The answer must consist only of the lines from the line with "von der Int." to the line with "daher inhaltlich in", both included, exactly as they stand below.

(Records from a dataset)
☆ ☆ ☆
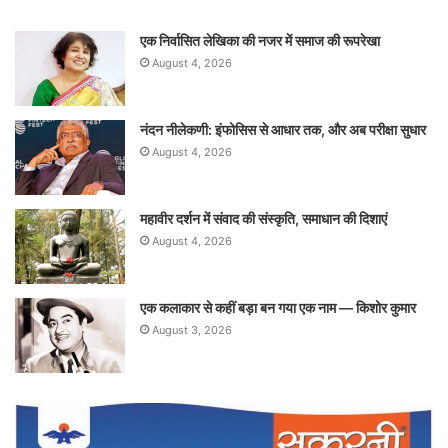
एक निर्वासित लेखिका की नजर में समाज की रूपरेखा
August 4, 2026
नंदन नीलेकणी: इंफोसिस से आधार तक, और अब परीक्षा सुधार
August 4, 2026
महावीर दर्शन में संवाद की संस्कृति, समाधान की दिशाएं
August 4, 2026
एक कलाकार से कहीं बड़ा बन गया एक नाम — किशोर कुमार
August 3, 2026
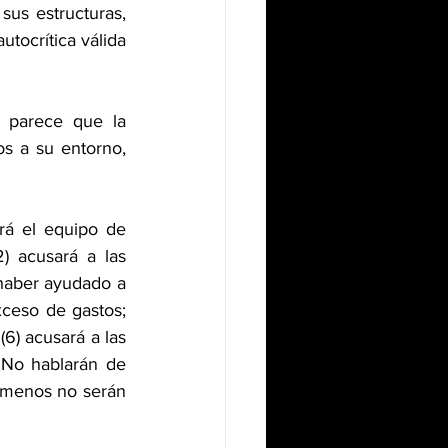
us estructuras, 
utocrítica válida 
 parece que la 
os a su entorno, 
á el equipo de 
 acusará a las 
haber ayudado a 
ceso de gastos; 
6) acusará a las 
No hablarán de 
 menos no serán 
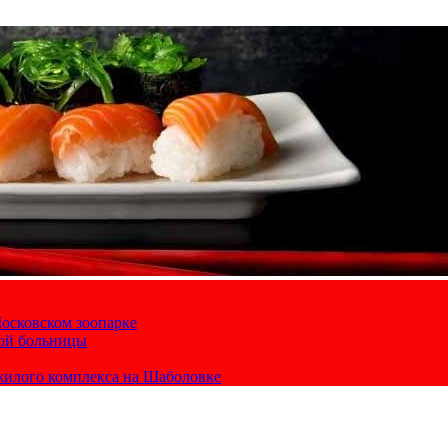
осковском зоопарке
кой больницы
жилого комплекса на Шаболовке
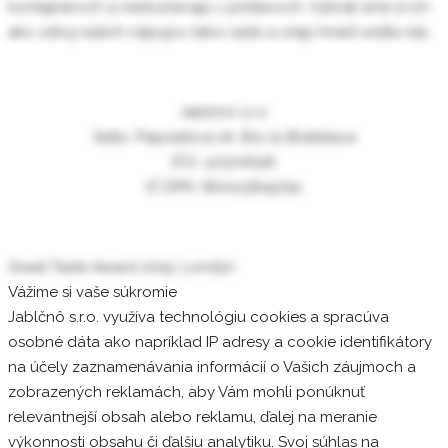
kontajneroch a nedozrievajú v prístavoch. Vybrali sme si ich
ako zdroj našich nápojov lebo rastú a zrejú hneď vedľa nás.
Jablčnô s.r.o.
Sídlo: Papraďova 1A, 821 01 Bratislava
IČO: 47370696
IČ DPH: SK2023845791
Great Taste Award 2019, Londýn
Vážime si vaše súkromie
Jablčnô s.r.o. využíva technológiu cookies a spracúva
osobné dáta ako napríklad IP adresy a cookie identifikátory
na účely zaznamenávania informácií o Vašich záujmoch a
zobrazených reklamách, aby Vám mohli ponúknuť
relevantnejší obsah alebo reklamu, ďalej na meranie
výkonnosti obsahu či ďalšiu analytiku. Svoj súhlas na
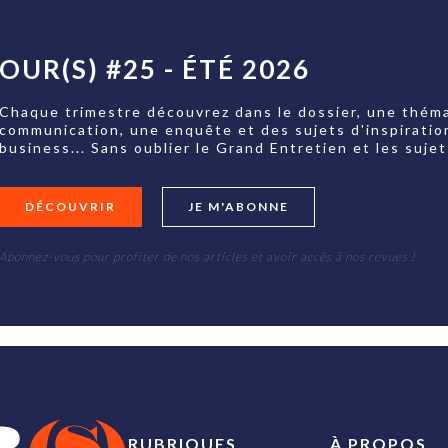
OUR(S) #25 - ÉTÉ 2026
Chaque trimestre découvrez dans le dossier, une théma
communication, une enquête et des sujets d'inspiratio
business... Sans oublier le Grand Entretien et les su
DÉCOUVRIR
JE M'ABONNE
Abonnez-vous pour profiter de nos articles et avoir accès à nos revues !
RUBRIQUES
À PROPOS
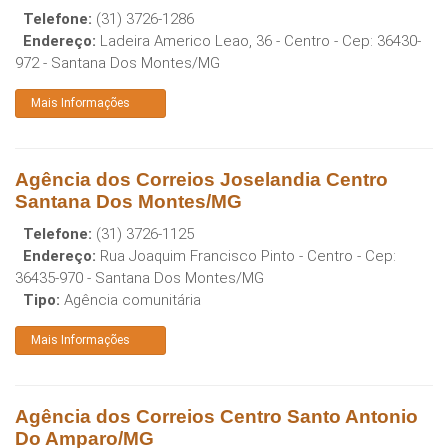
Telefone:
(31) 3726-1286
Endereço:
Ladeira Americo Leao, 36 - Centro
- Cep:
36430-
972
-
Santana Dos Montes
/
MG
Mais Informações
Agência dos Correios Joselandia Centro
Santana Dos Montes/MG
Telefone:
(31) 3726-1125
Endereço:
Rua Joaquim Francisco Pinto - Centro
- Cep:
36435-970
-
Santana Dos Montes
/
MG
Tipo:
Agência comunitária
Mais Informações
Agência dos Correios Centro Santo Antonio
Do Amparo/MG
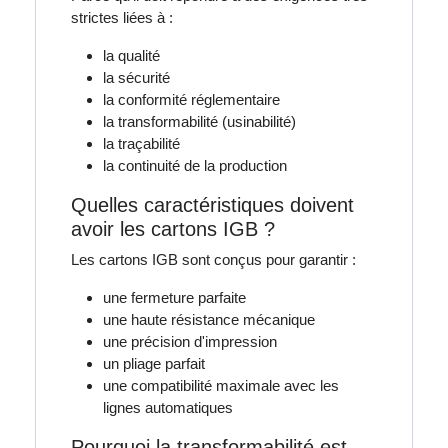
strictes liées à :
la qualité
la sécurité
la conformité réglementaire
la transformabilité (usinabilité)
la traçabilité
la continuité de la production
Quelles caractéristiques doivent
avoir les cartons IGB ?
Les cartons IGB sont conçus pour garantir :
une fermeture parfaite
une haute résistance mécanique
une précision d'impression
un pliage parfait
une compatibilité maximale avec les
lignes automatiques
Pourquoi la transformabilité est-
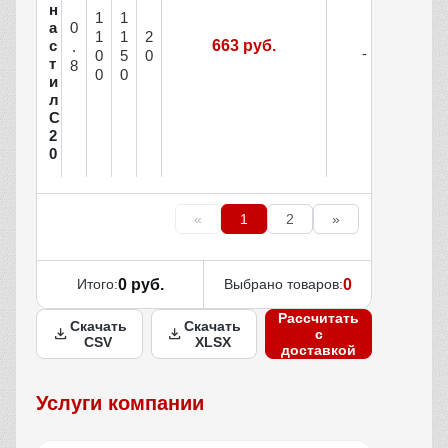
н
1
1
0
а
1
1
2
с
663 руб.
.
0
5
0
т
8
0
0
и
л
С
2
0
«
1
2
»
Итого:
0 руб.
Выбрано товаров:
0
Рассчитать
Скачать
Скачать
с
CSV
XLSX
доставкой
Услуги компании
☆ ☆ ☆
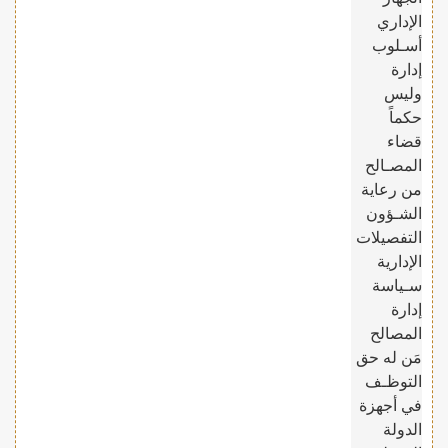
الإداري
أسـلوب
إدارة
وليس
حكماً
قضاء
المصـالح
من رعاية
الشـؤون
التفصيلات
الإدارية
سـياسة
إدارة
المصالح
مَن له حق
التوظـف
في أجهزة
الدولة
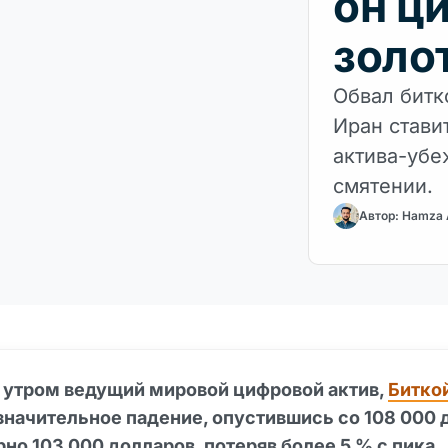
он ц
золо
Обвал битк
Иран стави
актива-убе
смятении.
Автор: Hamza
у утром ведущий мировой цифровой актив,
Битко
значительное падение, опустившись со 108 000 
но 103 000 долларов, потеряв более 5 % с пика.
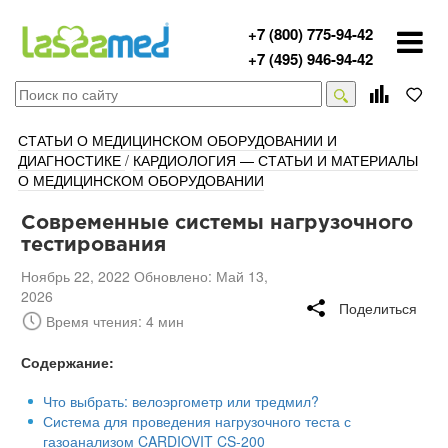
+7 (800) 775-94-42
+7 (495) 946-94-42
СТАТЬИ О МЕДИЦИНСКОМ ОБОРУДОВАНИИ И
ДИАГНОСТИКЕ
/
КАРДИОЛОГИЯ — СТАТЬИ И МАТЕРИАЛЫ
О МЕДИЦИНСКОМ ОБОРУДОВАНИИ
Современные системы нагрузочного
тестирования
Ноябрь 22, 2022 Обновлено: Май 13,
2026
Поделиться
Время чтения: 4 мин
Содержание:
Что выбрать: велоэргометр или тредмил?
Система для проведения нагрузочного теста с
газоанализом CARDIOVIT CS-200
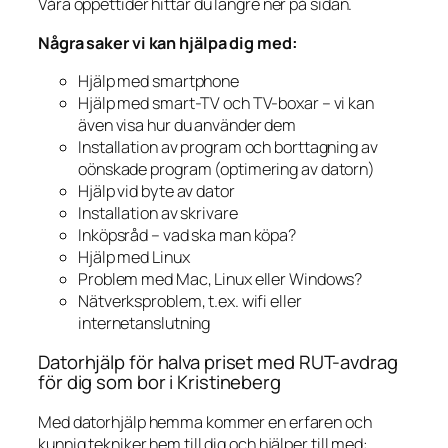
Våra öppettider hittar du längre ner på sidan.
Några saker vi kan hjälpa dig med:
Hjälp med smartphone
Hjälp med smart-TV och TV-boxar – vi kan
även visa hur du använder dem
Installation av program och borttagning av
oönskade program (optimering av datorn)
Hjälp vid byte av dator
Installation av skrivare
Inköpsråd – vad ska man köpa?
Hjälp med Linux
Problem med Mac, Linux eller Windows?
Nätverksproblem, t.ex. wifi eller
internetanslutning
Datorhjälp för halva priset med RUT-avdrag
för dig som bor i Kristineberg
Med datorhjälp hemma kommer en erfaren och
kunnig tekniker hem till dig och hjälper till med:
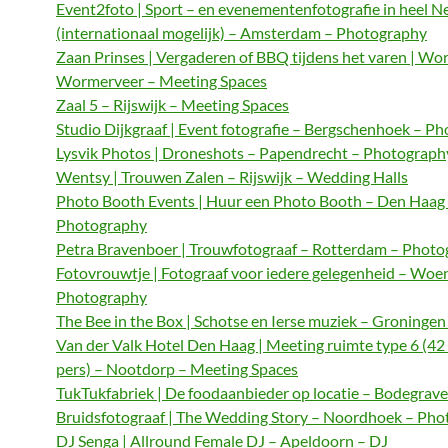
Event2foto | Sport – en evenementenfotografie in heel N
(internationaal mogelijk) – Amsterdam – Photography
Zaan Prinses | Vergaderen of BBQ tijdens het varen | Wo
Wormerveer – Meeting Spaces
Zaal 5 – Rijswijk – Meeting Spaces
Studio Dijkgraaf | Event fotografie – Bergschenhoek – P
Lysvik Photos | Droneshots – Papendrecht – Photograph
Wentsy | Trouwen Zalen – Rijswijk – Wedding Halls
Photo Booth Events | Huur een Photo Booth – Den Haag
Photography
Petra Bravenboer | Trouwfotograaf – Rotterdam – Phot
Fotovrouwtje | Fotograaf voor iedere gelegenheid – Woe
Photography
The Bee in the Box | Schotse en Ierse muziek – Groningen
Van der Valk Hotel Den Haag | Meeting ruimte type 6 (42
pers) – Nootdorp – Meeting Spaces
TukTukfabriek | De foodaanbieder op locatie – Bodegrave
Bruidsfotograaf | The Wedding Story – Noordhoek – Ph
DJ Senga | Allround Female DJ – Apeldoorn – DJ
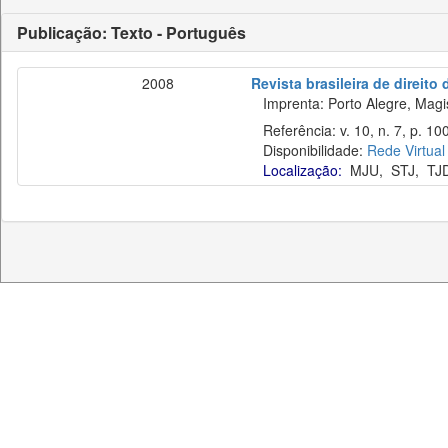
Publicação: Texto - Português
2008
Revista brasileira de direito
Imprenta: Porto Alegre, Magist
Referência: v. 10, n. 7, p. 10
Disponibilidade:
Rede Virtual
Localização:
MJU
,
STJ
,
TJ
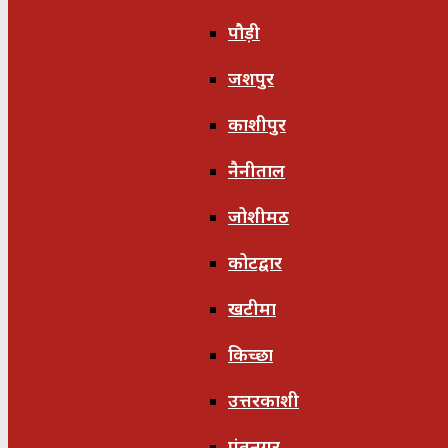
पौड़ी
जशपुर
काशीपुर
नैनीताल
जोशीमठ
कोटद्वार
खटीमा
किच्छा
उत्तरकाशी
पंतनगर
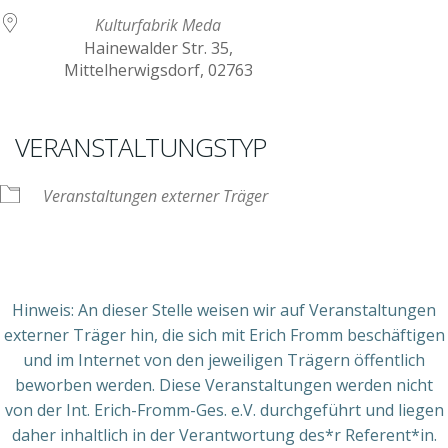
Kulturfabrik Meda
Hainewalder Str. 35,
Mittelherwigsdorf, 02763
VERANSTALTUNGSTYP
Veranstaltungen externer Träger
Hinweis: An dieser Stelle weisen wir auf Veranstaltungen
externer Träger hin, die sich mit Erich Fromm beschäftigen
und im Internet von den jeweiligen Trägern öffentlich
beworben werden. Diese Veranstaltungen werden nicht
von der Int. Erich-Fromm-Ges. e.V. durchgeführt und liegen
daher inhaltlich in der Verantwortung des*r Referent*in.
☆ ☆ ☆
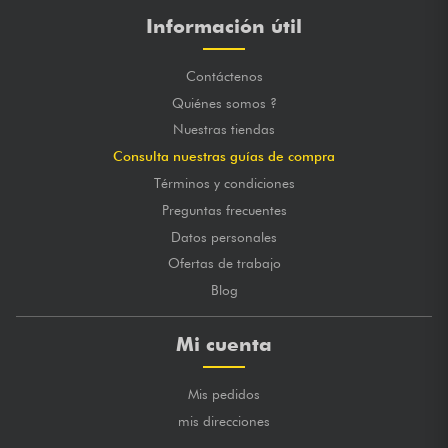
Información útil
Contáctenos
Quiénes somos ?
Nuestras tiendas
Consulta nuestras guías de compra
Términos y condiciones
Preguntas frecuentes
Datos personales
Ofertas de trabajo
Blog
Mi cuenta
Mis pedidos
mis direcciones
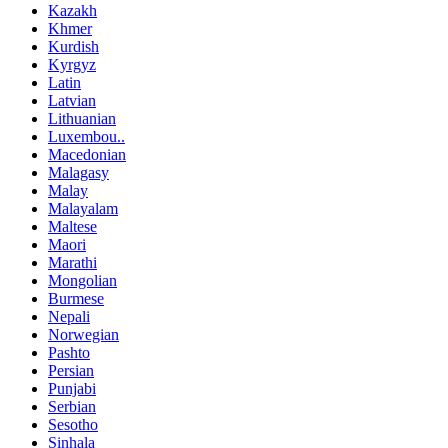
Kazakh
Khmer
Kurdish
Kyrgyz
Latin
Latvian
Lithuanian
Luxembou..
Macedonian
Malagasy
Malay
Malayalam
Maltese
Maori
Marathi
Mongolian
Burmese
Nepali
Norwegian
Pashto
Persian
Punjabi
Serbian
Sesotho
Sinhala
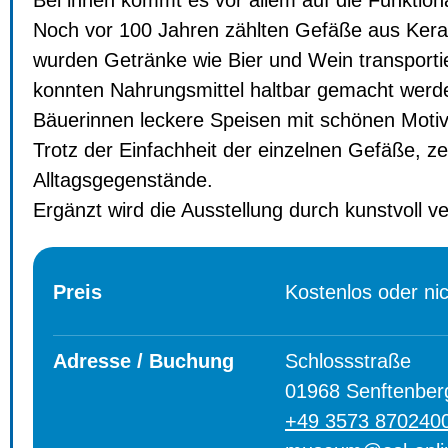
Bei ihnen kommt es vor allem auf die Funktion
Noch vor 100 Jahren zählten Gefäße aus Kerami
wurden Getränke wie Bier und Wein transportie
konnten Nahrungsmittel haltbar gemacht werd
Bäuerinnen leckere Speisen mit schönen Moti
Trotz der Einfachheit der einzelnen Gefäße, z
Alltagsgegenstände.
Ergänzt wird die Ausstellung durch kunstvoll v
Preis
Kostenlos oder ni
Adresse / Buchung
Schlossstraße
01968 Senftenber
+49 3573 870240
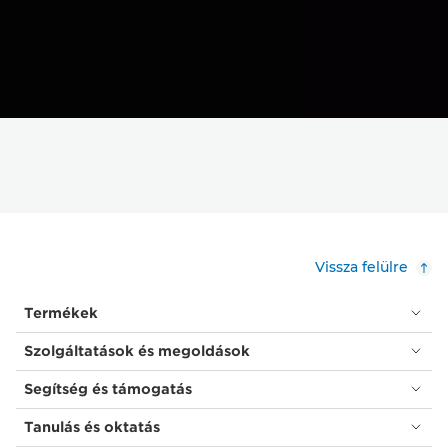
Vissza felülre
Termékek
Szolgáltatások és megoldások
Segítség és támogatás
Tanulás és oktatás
☆ ☆ ☆
* **Final answer**
von der Int. Erich-Fromm-Ges. e.V. durchgeführt und liegen
daher inhaltlich in der Verantwortung des*r Referent*in.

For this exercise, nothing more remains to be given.